Let me quickly offer two global comparisons to illustrate the point – the United States and the United Kingdom. Turn on the CNN, BBC News or any other global network these days and you will find leaders of the two countries fully engaged in fierce debates with opposition political leaders about the regime of taxes, tariffs, entitlements, etc., designed to either avert economic catastrophe or move their nations forward. David Cameron, the Prime Minister, and Chancellor of the Exchequer, lead the battle in Britain.

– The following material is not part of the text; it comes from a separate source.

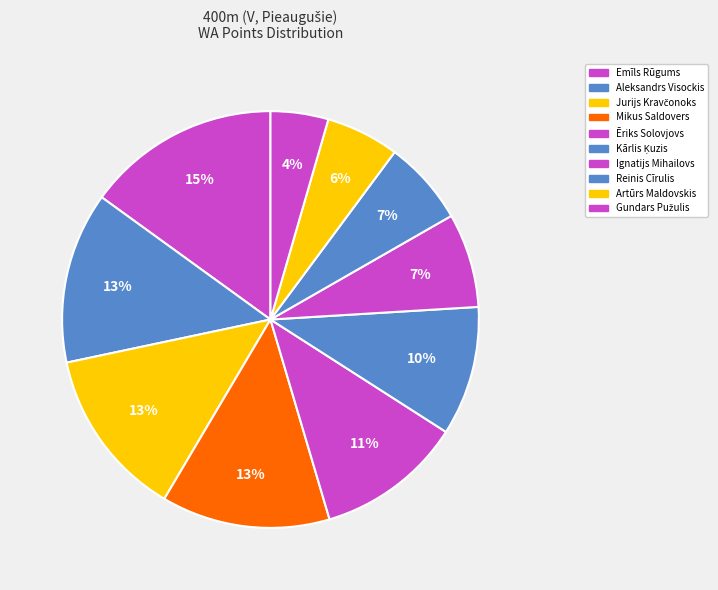

What is the ratio of the value at Kārlis Ķuzis to the value at Ēriks Solovjovs?

0.9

In America, it is President Obama and the Treasury Secretary who are in the forefront of the economic “war” for that country. The bosses of the Bank of England and the Federal Reserve Bank take a back seat. Their turns at bat will come later, and that is the way it should be because the ultimate aims of “man” in any nation, democratic or despotic, lie in the hands of the elected governments or dictators – for good or ill. The central banker, although occupying a position which carries enormous responsibilities and should also be concerned with the fate of his fellow men, actually plays, or should play, the second fiddle in the orchestra of policy makers and leaders.
Let me now return to where this series left off last week – the CBN governor’s pronouncement on the percentage of budget spent by members of the National Assembly, NASS, on themselves. The statement made him an instant hero in Nigeria and among Nigerians in the diaspora. Members of the NASS, at any rate, had become “Public Enemy No 1”. So any attack on them, justified or not, was bound to be well received by the public. And so it was. Last week’s column ended by referring to what followed as the beginning of demagoguery defined as “hanging the accused first and searching for the evidence afterwards”. Let us for now leave the substance of the pronouncement; to which we shall soon return. The questions for all of us to ponder are these: Was Malam Sanusi speaking as “citizen Sanusi” or as Governor of the CBN?
Like any Nigerian, he has the inalienable right to comment on anything about our country – as long as he makes it clear that he speaks in a private capacity when doing so. As Governor of the CBN, however, his roles are proscribed by statute and he is well advised to confine his comments to those roles. It is hard to imagine how consideration of the disbursement of funds by the NASS, however, distasteful to us, falls within the realm of monetary policy.
So in effect, the CBN governor had gone out of his way to start an unnecessary quarrel with the NASS just to play to the gallery. That majority of Nigerians, non-economists, agreed with him, notwithstanding, he had exceeded his brief and had taken up a role which properly belongs to the Auditor General, the Attorney General, the EFCC Chairman, the Inspector General of Police and the President.